§ **Task details**
Only the lines from the one with "了解程度了。或许是因为文本体量太大而无法兼顾，游戏缺" to the end of the data below should be returned, each exactly as it stands.

§ **Data shown**
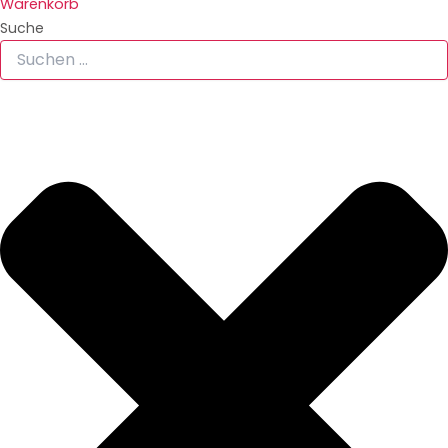
Warenkorb
Suche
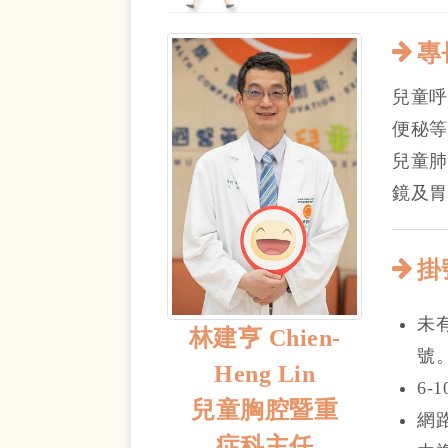
專
兒童呼
便秘等
兒童肺
鏡及胃
掛
未
林建亨 Chien-
號
Heng Lin
6-
兒童胸腔暨重
網
症科主任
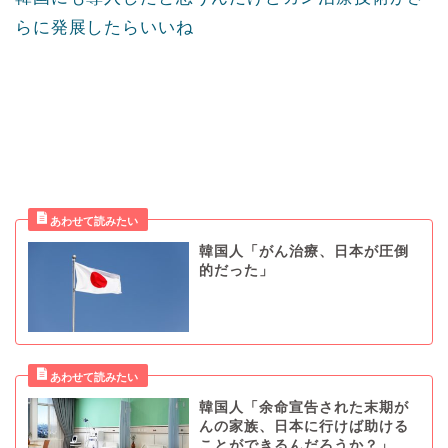
らに発展したらいいね
韓国人「がん治療、日本が圧倒
的だった」
韓国人「余命宣告された末期が
んの家族、日本に行けば助ける
ことができるんだろうか？」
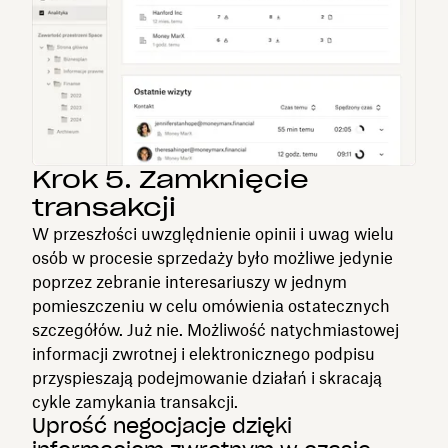
Krok 5. Zamknięcie
transakcji
W przeszłości uwzględnienie opinii i uwag wielu
osób w procesie sprzedaży było możliwe jedynie
poprzez zebranie interesariuszy w jednym
pomieszczeniu w celu omówienia ostatecznych
szczegółów. Już nie. Możliwość natychmiastowej
informacji zwrotnej i elektronicznego podpisu
przyspieszają podejmowanie działań i skracają
cykle zamykania transakcji.
Uprość negocjacje dzięki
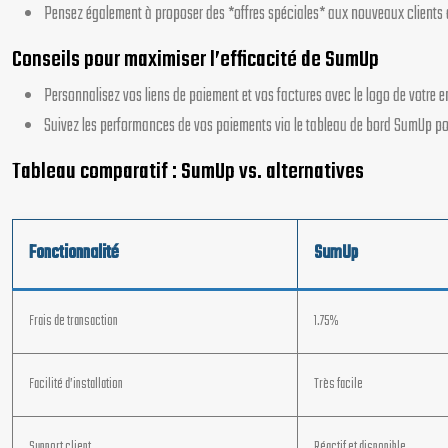
Pensez également à proposer des *offres spéciales* aux nouveaux clients qui
Conseils pour maximiser l’efficacité de SumUp
Personnalisez vos liens de paiement et vos factures avec le logo de votre e
Suivez les performances de vos paiements via le tableau de bord SumUp pour 
Tableau comparatif : SumUp vs. alternatives
Fonctionnalité
SumUp
Frais de transaction
1.75%
Facilité d’installation
Très facile
Support client
Réactif et disponible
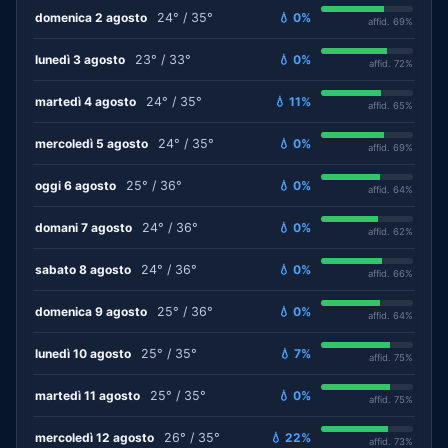
domenica 2 agosto
24° / 35°
💧 0%
affid. 69%
lunedì 3 agosto
23° / 33°
💧 0%
affid. 72%
martedì 4 agosto
24° / 35°
💧 11%
affid. 65%
mercoledì 5 agosto
24° / 35°
💧 0%
affid. 69%
oggi 6 agosto
25° / 36°
💧 0%
affid. 64%
domani 7 agosto
24° / 36°
💧 0%
affid. 62%
sabato 8 agosto
24° / 36°
💧 0%
affid. 66%
domenica 9 agosto
25° / 36°
💧 0%
affid. 64%
lunedì 10 agosto
25° / 35°
💧 7%
affid. 75%
martedì 11 agosto
25° / 35°
💧 0%
affid. 75%
mercoledì 12 agosto
26° / 35°
💧 22%
affid. 73%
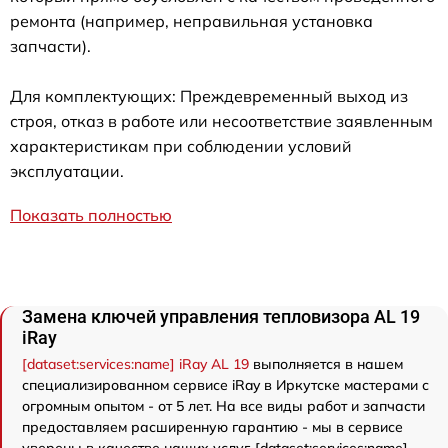
ремонта (например, неправильная установка
запчасти).
Для комплектующих: Преждевременный выход из
строя, отказ в работе или несоответствие заявленным
характеристикам при соблюдении условий
эксплуатации.
Показать полностью
Замена ключей управления тепловизора AL 19
iRay
[dataset:services:name] iRay AL 19
выполняется в нашем
специализированном сервисе iRay в Иркутске мастерами с
огромным опытом - от 5 лет. На все виды работ и запчасти
предоставляем расширенную гарантию - мы в сервисе
уверены в качестве наших услуг. [dataset:services:name]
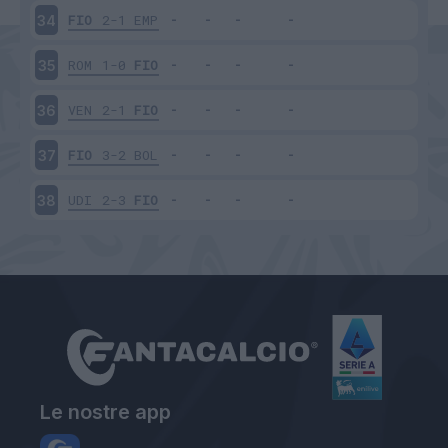
FIO
2-1
EMP
34
ROM
1-0
FIO
35
VEN
2-1
FIO
36
FIO
3-2
BOL
37
UDI
2-3
FIO
38
Le nostre app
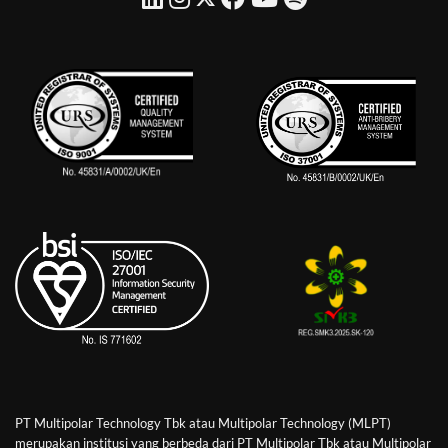
PT Multipolar Technology Tbk atau Multipolar Technology (MLPT)
merupakan institusi yang berbeda dari PT Multipolar Tbk atau Multipolar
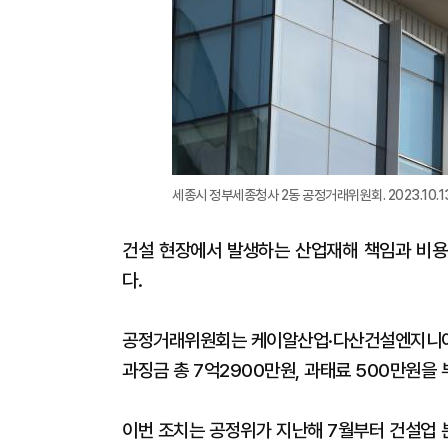
세종시 정부세종청사 2동 공정거래위원회. 2023.10.13[
건설 현장에서 발생하는 산업재해 책임과 비용
다.
공정거래위원회는 케이알산업·다산건설엔지니어
과징금 총 7억2900만원, 과태료 500만원을 
이번 조치는 공정위가 지난해 7월부터 건설업 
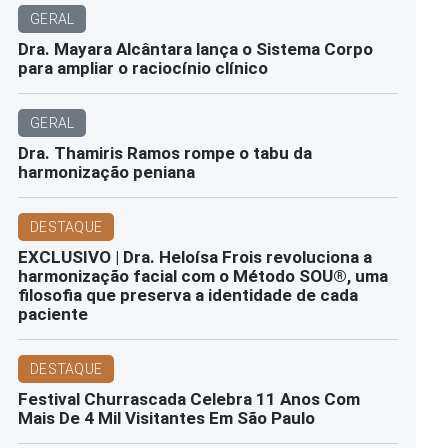
GERAL
Dra. Mayara Alcântara lança o Sistema Corpo
para ampliar o raciocínio clínico
GERAL
Dra. Thamiris Ramos rompe o tabu da
harmonização peniana
DESTAQUE
EXCLUSIVO | Dra. Heloísa Frois revoluciona a
harmonização facial com o Método SOU®️, uma
filosofia que preserva a identidade de cada
paciente
DESTAQUE
Festival Churrascada Celebra 11 Anos Com
Mais De 4 Mil Visitantes Em São Paulo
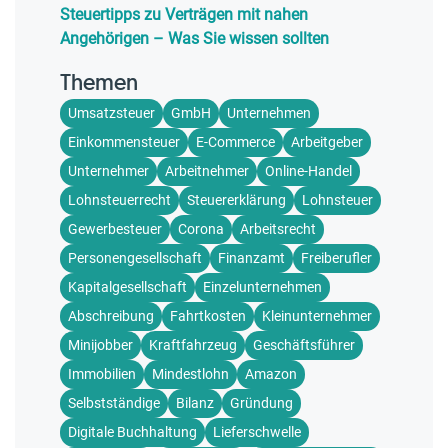
Steuertipps zu Verträgen mit nahen
Angehörigen – Was Sie wissen sollten
Themen
Umsatzsteuer
GmbH
Unternehmen
Einkommensteuer
E-Commerce
Arbeitgeber
Unternehmer
Arbeitnehmer
Online-Handel
Lohnsteuerrecht
Steuererklärung
Lohnsteuer
Gewerbesteuer
Corona
Arbeitsrecht
Personengesellschaft
Finanzamt
Freiberufler
Kapitalgesellschaft
Einzelunternehmen
Abschreibung
Fahrtkosten
Kleinunternehmer
Minijobber
Kraftfahrzeug
Geschäftsführer
Immobilien
Mindestlohn
Amazon
Selbstständige
Bilanz
Gründung
Digitale Buchhaltung
Lieferschwelle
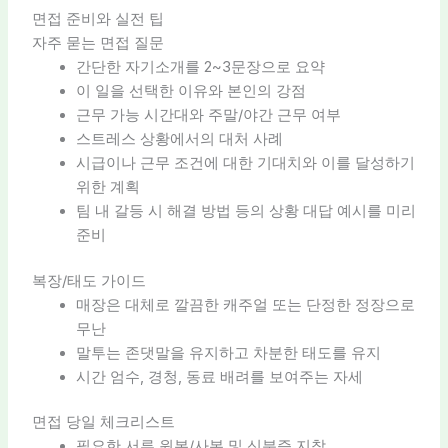
면접 준비와 실전 팁
자주 묻는 면접 질문
간단한 자기소개를 2~3문장으로 요약
이 일을 선택한 이유와 본인의 강점
근무 가능 시간대와 주말/야간 근무 여부
스트레스 상황에서의 대처 사례
시급이나 근무 조건에 대한 기대치와 이를 달성하기
위한 계획
팀 내 갈등 시 해결 방법 등의 상황 대답 예시를 미리
준비
복장/태도 가이드
매장은 대체로 깔끔한 캐주얼 또는 단정한 정장으로
무난
말투는 존댓말을 유지하고 차분한 태도를 유지
시간 엄수, 경청, 동료 배려를 보여주는 자세
면접 당일 체크리스트
필요한 서류 원본/사본 및 신분증 지참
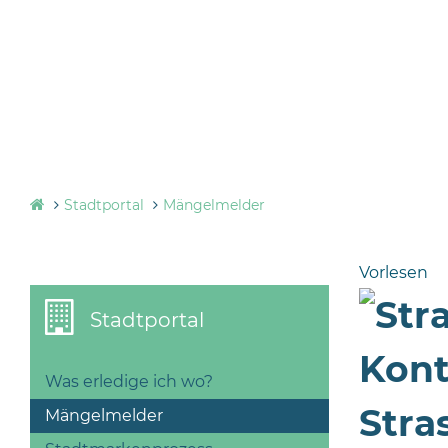
Stadtportal
Mängelmelder
Vorlesen
Stadtportal
Kont
Was erledige ich wo?
Stra
Mängelmelder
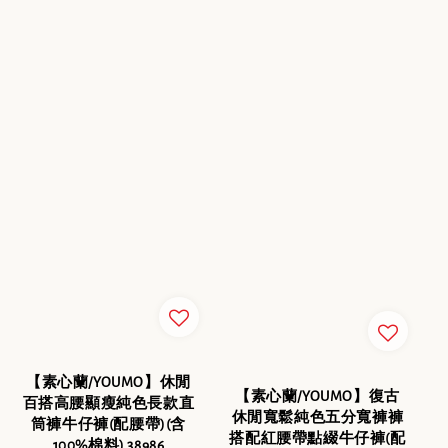
【素心蘭/YOUMO】休閒
【素心蘭/YOUMO】復古
百搭高腰顯瘦純色長款直
休閒寬鬆純色五分寬褲褲
筒褲牛仔褲(配腰帶)(含
搭配紅腰帶點綴牛仔褲(配
100%棉料) 38986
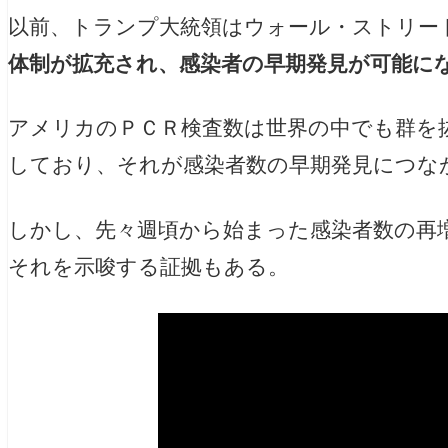
以前、トランプ大統領はウォール・ストリー
体制が拡充され、感染者の早期発見が可能に
アメリカのＰＣＲ検査数は世界の中でも群を抜い
しており、それが感染者数の早期発見につな
しかし、先々週頃から始まった感染者数の再
それを示唆する証拠もある。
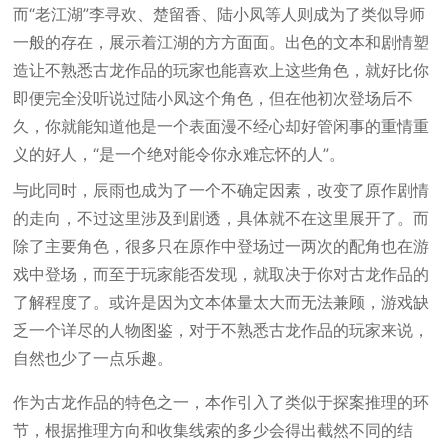
而“老江湖”李寻欢、楚留香、陆小凤等人则成为了类似导师
一般的存在，展示着江湖的方方面面。出色的文本和剧情塑
造让不熟悉古龙作品的玩家也能喜欢上这些角色，就好比你
即便完全没听说过陆小凤这个角色，但在他初次登场后不
久，你就能知道他是一个表面漫不经心却好管闲事的重情重
义的好人，“是一个绝对能令你永难忘怀的人”。
与此同时，辰雨也成为了一个不确定因素，改变了原作剧情
的走向，不过这里涉及到剧透，具体就不在这里展开了。而
除了主要角色，很多只在原作中登场过一两次的配角也在游
戏中登场，而至于玩家能否发现，就取决于你对古龙作品的
了解程度了。或许是因为文本体量太大而无法兼顾，游戏缺
乏一个详尽的人物图鉴，对于不熟悉古龙作品的玩家来说，
自然也少了一点乐趣。
作为古龙作品的特色之一，本作引入了类似于探案推理的环
节，根据推理方向和收集线索的多少会得出截然不同的结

§ **Exercise output**
了解程度了。或许是因为文本体量太大而无法兼顾，游戏缺
乏一个详尽的人物图鉴，对于不熟悉古龙作品的玩家来说，
自然也少了一点乐趣。
作为古龙作品的特色之一，本作引入了类似于探案推理的环
节，根据推理方向和收集线索的多少会得出截然不同的结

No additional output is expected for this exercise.